- _Aim of the task_
Which lines in the entries below contain the string "NEPAL"? Collect every one of them.

━━ Data supplied

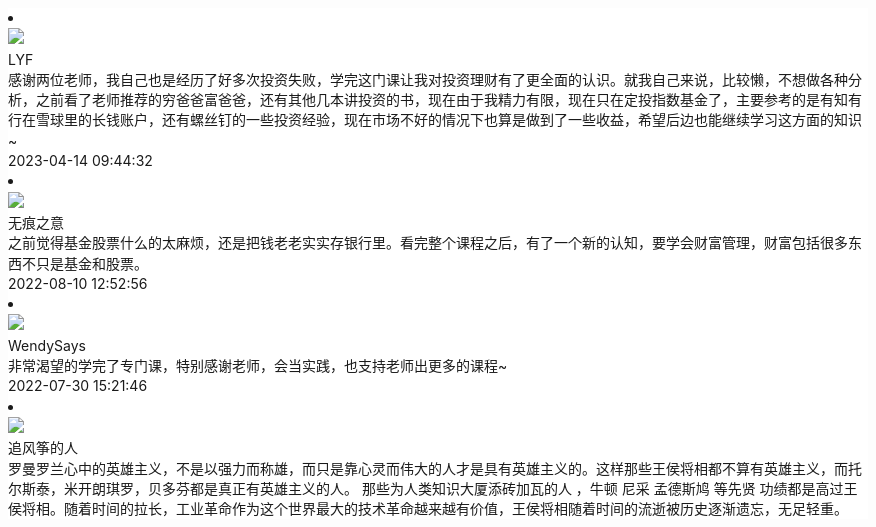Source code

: </li>
<li>
<div class="_2sjJGcOH_0"><img src="https://static001.geekbang.org/account/avatar/00/24/00/77/2a4cffb9.jpg"
  class="_3FLYR4bF_0">
<div class="_36ChpWj4_0">
  <div class="_2zFoi7sd_0"><span>LYF</span>
  </div>
  <div class="_2_QraFYR_0">感谢两位老师，我自己也是经历了好多次投资失败，学完这门课让我对投资理财有了更全面的认识。就我自己来说，比较懒，不想做各种分析，之前看了老师推荐的穷爸爸富爸爸，还有其他几本讲投资的书，现在由于我精力有限，现在只在定投指数基金了，主要参考的是有知有行在雪球里的长钱账户，还有螺丝钉的一些投资经验，现在市场不好的情况下也算是做到了一些收益，希望后边也能继续学习这方面的知识~</div>
  <div class="_10o3OAxT_0">
    
  </div>
  <div class="_3klNVc4Z_0">
    <div class="_3Hkula0k_0">2023-04-14 09:44:32</div>
  </div>
</div>
</div>
</li>
<li>
<div class="_2sjJGcOH_0"><img src="https://static001.geekbang.org/account/avatar/00/23/dc/96/9501cd87.jpg"
  class="_3FLYR4bF_0">
<div class="_36ChpWj4_0">
  <div class="_2zFoi7sd_0"><span>无痕之意</span>
  </div>
  <div class="_2_QraFYR_0">之前觉得基金股票什么的太麻烦，还是把钱老老实实存银行里。看完整个课程之后，有了一个新的认知，要学会财富管理，财富包括很多东西不只是基金和股票。</div>
  <div class="_10o3OAxT_0">
    
  </div>
  <div class="_3klNVc4Z_0">
    <div class="_3Hkula0k_0">2022-08-10 12:52:56</div>
  </div>
</div>
</div>
</li>
<li>
<div class="_2sjJGcOH_0"><img src="https://static001.geekbang.org/account/avatar/00/0f/7e/48/05954ee2.jpg"
  class="_3FLYR4bF_0">
<div class="_36ChpWj4_0">
  <div class="_2zFoi7sd_0"><span>WendySays</span>
  </div>
  <div class="_2_QraFYR_0">非常渴望的学完了专门课，特别感谢老师，会当实践，也支持老师出更多的课程~</div>
  <div class="_10o3OAxT_0">
    
  </div>
  <div class="_3klNVc4Z_0">
    <div class="_3Hkula0k_0">2022-07-30 15:21:46</div>
  </div>
</div>
</div>
</li>
<li>
<div class="_2sjJGcOH_0"><img src="https://static001.geekbang.org/account/avatar/00/16/b4/94/2796de72.jpg"
  class="_3FLYR4bF_0">
<div class="_36ChpWj4_0">
  <div class="_2zFoi7sd_0"><span>追风筝的人</span>
  </div>
  <div class="_2_QraFYR_0">罗曼罗兰心中的英雄主义，不是以强力而称雄，而只是靠心灵而伟大的人才是具有英雄主义的。这样那些王侯将相都不算有英雄主义，而托尔斯泰，米开朗琪罗，贝多芬都是真正有英雄主义的人。  那些为人类知识大厦添砖加瓦的人 ，牛顿 尼采 孟德斯鸠 等先贤 功绩都是高过王侯将相。随着时间的拉长，工业革命作为这个世界最大的技术革命越来越有价值，王侯将相随着时间的流逝被历史逐渐遗忘，无足轻重。</div>
  <div class="_10o3OAxT_0">
    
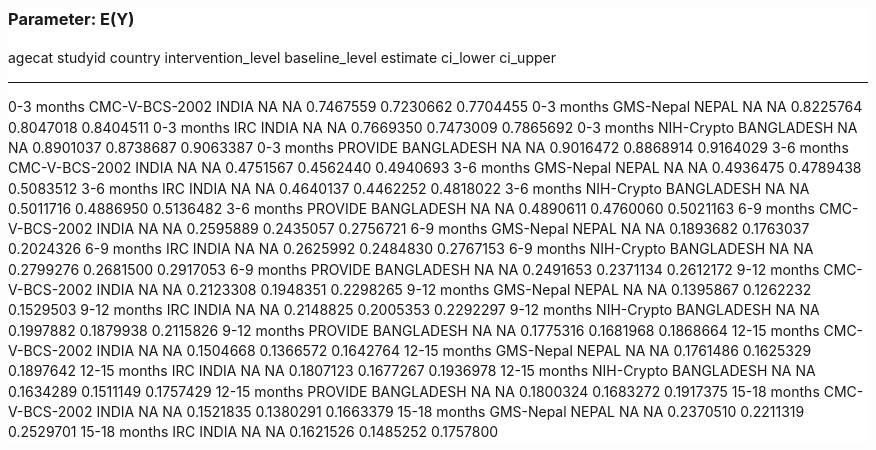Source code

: 
### Parameter: E(Y)


agecat         studyid          country      intervention_level   baseline_level     estimate    ci_lower    ci_upper
-------------  ---------------  -----------  -------------------  ---------------  ----------  ----------  ----------
0-3 months     CMC-V-BCS-2002   INDIA        NA                   NA                0.7467559   0.7230662   0.7704455
0-3 months     GMS-Nepal        NEPAL        NA                   NA                0.8225764   0.8047018   0.8404511
0-3 months     IRC              INDIA        NA                   NA                0.7669350   0.7473009   0.7865692
0-3 months     NIH-Crypto       BANGLADESH   NA                   NA                0.8901037   0.8738687   0.9063387
0-3 months     PROVIDE          BANGLADESH   NA                   NA                0.9016472   0.8868914   0.9164029
3-6 months     CMC-V-BCS-2002   INDIA        NA                   NA                0.4751567   0.4562440   0.4940693
3-6 months     GMS-Nepal        NEPAL        NA                   NA                0.4936475   0.4789438   0.5083512
3-6 months     IRC              INDIA        NA                   NA                0.4640137   0.4462252   0.4818022
3-6 months     NIH-Crypto       BANGLADESH   NA                   NA                0.5011716   0.4886950   0.5136482
3-6 months     PROVIDE          BANGLADESH   NA                   NA                0.4890611   0.4760060   0.5021163
6-9 months     CMC-V-BCS-2002   INDIA        NA                   NA                0.2595889   0.2435057   0.2756721
6-9 months     GMS-Nepal        NEPAL        NA                   NA                0.1893682   0.1763037   0.2024326
6-9 months     IRC              INDIA        NA                   NA                0.2625992   0.2484830   0.2767153
6-9 months     NIH-Crypto       BANGLADESH   NA                   NA                0.2799276   0.2681500   0.2917053
6-9 months     PROVIDE          BANGLADESH   NA                   NA                0.2491653   0.2371134   0.2612172
9-12 months    CMC-V-BCS-2002   INDIA        NA                   NA                0.2123308   0.1948351   0.2298265
9-12 months    GMS-Nepal        NEPAL        NA                   NA                0.1395867   0.1262232   0.1529503
9-12 months    IRC              INDIA        NA                   NA                0.2148825   0.2005353   0.2292297
9-12 months    NIH-Crypto       BANGLADESH   NA                   NA                0.1997882   0.1879938   0.2115826
9-12 months    PROVIDE          BANGLADESH   NA                   NA                0.1775316   0.1681968   0.1868664
12-15 months   CMC-V-BCS-2002   INDIA        NA                   NA                0.1504668   0.1366572   0.1642764
12-15 months   GMS-Nepal        NEPAL        NA                   NA                0.1761486   0.1625329   0.1897642
12-15 months   IRC              INDIA        NA                   NA                0.1807123   0.1677267   0.1936978
12-15 months   NIH-Crypto       BANGLADESH   NA                   NA                0.1634289   0.1511149   0.1757429
12-15 months   PROVIDE          BANGLADESH   NA                   NA                0.1800324   0.1683272   0.1917375
15-18 months   CMC-V-BCS-2002   INDIA        NA                   NA                0.1521835   0.1380291   0.1663379
15-18 months   GMS-Nepal        NEPAL        NA                   NA                0.2370510   0.2211319   0.2529701
15-18 months   IRC              INDIA        NA                   NA                0.1621526   0.1485252   0.1757800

━━━━

- _Solution for this exercise_
0-3 months     GMS-Nepal        NEPAL        NA                   NA                0.8225764   0.8047018   0.8404511
3-6 months     GMS-Nepal        NEPAL        NA                   NA                0.4936475   0.4789438   0.5083512
6-9 months     GMS-Nepal        NEPAL        NA                   NA                0.1893682   0.1763037   0.2024326
9-12 months    GMS-Nepal        NEPAL        NA                   NA                0.1395867   0.1262232   0.1529503
12-15 months   GMS-Nepal        NEPAL        NA                   NA                0.1761486   0.1625329   0.1897642
15-18 months   GMS-Nepal        NEPAL        NA                   NA                0.2370510   0.2211319   0.2529701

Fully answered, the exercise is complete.